# WHAT IS NEEDED
Please repeat the data word for word, beginning with the line containing "mention the instantly recognizable" and continuing through the line containing "Universal Studios Hollywood and the Walt".

DATA SECTION Start Marker

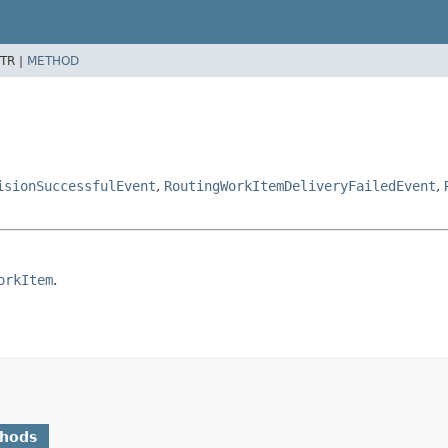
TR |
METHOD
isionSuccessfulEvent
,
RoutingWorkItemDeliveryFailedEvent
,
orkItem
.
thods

DATA SECTION End Marker
DATA SECTION Start Marker

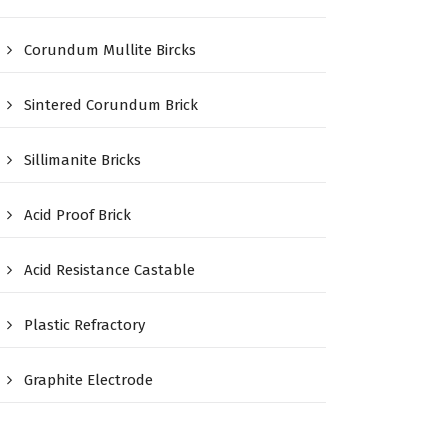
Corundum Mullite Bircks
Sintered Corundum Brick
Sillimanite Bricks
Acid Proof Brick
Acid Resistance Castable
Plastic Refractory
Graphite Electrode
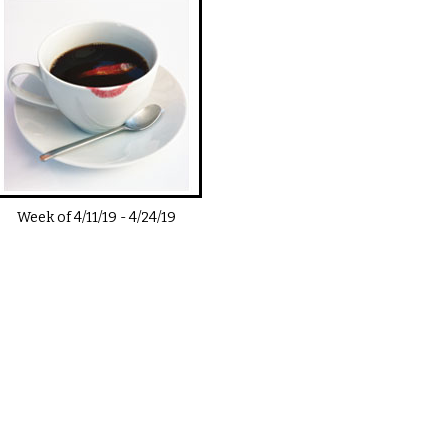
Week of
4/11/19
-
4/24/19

DATA SECTION End Marker
DATA SECTION Start Marker

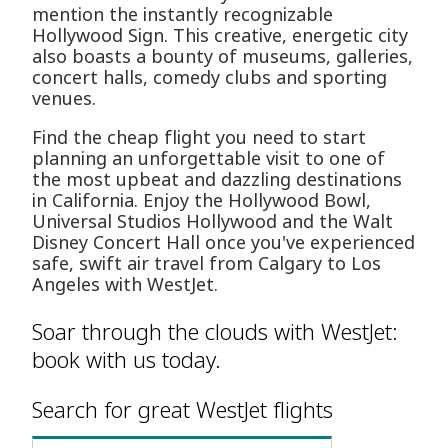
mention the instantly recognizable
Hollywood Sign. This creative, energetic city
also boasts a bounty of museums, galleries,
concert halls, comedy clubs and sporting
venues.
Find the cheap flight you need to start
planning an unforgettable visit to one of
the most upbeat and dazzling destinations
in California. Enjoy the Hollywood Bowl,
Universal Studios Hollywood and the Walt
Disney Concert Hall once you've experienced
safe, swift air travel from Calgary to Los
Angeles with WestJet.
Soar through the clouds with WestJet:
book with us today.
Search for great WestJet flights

DATA SECTION End Marker

# RESPONSE FOR THIS EXERCISE
mention the instantly recognizable
Hollywood Sign. This creative, energetic city
also boasts a bounty of museums, galleries,
concert halls, comedy clubs and sporting
venues.
Find the cheap flight you need to start
planning an unforgettable visit to one of
the most upbeat and dazzling destinations
in California. Enjoy the Hollywood Bowl,
Universal Studios Hollywood and the Walt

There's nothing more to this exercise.